Antibiotic resistance and rising temperature may be associated


An increase in temperature and increasing resistance to antibiotics may be related, according to a new analysis.

A study published in the journal Eurosurveillance between 2000 and 2016 didn’t establish a causal relationship between the two health threats, but the results suggest that rising average temperatures support the growth of antibiotic-resistant bacteria.

The researchers, led by Mauricio Santillana and Sarah McGough, analyzed data from more than four million patients in 28 European countries in the Boston Children’s Hospital Health Informatics Program, according to the science-educational news portal.

They examined how the antibiotic resistance of three common bacteria (Escherichia coli, Klebsiella pneumoniae, and Staphylococcus aureus) changed over time. Data on temperature values ​​in the countries were also collected from European and American sources.

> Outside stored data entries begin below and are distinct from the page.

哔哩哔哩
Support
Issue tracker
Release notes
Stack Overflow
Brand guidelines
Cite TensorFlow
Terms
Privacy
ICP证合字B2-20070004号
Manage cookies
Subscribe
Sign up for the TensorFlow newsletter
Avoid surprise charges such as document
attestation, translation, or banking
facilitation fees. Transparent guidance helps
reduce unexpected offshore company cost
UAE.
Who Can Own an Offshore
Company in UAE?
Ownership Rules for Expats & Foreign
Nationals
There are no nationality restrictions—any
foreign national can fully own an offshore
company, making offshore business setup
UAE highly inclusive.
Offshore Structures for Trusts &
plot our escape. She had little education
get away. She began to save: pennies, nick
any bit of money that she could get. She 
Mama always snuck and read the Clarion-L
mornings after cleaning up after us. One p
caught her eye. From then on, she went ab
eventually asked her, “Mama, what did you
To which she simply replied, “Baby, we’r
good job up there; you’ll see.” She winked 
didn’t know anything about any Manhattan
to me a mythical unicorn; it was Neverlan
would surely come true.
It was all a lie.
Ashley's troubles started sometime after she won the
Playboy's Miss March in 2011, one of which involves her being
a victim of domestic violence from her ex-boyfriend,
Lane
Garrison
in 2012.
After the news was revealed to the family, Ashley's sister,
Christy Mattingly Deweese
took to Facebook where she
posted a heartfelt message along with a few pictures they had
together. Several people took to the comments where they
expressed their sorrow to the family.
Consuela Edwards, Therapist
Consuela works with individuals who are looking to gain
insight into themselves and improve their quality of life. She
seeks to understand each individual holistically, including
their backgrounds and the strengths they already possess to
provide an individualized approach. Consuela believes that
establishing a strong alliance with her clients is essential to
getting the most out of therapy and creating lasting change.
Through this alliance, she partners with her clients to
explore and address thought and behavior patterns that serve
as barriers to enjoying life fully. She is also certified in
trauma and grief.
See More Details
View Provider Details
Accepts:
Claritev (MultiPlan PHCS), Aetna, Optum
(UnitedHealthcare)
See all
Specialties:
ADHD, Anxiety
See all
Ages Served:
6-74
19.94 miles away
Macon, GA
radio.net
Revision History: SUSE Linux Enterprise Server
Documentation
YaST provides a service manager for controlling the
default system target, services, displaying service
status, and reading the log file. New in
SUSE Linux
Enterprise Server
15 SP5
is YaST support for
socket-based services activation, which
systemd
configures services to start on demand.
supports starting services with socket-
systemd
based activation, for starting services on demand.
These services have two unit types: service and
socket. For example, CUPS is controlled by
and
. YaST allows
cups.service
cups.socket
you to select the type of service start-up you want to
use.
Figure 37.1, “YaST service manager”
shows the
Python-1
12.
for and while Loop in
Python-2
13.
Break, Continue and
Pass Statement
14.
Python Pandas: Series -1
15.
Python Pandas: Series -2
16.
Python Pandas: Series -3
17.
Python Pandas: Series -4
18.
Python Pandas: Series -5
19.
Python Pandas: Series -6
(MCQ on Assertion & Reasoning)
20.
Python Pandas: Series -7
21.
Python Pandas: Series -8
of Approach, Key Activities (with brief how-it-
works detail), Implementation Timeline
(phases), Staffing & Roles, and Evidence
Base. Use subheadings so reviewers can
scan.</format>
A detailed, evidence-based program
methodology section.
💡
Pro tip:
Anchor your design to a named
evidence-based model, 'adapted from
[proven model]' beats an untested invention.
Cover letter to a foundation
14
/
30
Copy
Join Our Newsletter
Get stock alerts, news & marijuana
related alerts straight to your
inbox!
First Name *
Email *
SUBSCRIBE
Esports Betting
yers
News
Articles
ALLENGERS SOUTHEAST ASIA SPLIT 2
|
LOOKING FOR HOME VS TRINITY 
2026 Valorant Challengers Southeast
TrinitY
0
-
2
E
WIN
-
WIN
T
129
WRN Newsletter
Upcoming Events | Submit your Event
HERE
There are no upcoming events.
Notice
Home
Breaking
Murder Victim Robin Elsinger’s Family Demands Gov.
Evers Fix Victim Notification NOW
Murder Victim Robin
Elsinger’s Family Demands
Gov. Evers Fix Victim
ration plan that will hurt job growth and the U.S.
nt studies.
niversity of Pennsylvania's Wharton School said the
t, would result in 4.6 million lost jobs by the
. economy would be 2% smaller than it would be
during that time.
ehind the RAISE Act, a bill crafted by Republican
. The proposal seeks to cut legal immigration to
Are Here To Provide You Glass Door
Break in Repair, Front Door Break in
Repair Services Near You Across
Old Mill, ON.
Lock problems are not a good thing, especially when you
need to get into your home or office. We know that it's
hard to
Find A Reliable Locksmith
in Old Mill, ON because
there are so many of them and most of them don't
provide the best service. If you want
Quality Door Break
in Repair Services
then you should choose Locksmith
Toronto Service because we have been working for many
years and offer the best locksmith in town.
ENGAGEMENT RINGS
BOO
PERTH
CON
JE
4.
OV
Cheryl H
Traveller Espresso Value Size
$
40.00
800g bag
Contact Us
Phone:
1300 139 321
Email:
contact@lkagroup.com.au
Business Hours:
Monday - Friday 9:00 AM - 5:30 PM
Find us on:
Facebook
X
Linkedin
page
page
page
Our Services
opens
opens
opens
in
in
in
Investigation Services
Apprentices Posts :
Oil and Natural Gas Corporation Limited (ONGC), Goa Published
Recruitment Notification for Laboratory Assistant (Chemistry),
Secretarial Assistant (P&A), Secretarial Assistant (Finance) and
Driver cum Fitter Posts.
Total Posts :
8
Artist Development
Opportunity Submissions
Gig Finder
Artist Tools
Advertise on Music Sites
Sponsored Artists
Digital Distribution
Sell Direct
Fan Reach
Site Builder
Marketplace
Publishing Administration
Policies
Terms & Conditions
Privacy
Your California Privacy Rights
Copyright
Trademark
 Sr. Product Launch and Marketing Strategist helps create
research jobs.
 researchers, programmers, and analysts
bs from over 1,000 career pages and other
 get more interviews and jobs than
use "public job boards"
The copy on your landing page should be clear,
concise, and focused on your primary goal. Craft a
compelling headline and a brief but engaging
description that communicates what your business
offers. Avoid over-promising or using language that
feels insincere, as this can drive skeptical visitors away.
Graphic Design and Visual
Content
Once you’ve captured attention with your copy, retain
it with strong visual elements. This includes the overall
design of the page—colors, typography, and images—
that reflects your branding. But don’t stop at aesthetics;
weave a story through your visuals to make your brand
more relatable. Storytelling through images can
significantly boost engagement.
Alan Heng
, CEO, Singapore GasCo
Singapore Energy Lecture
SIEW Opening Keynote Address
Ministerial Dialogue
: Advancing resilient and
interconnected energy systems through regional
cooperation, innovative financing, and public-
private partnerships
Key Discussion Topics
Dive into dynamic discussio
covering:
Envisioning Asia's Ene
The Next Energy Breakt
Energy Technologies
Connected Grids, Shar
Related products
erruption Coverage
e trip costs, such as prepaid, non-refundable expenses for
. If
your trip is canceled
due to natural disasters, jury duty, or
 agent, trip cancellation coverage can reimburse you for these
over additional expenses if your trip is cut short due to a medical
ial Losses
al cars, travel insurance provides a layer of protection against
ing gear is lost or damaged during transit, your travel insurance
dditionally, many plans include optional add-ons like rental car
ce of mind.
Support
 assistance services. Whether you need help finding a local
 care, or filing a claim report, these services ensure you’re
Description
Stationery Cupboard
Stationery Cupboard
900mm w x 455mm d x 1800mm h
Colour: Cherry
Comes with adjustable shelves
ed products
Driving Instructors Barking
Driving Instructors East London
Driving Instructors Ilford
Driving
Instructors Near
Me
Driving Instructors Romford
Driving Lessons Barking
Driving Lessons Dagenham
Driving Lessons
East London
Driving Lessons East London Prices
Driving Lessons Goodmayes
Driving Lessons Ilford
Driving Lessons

“Our study is the first to show that in European countries with higher minimum temperatures, there have been several marked increases in antibiotic resistance over the 17 years studied,” said Santillana, who also works at Harvard University’s Faculty of Medicine and Public Health.

Based on the results, antibiotic resistance increased faster in those southern European countries – Spain, Portugal, Romania, Italy, whose minimum temperature values ​​were 10 degrees higher than in the north, including Sweden, Finland, Norway.

Growth ranged from 0.33 to 1.2 percent per year in the countries, taking into account population density and the different antibiotic use in each country.

The relationship was true for all four classes of antibiotics and for two of the three bacteria analyzed. In the case of S. aureus, resistance has declined, which scientists attribute to efforts across Europe to curb methicillin-resistant S. aureus or MRSA.

The researchers acknowledged that both temperature and resistance may have increased independently, but a correlation is also possible. Laboratory experiments have shown, for example, that bacteria multiply better under warmer conditions, which can promote the spread of resistant strains. Other studies have suggested that higher temperatures favor the transfer of antibiotic-resistant genes between bacteria.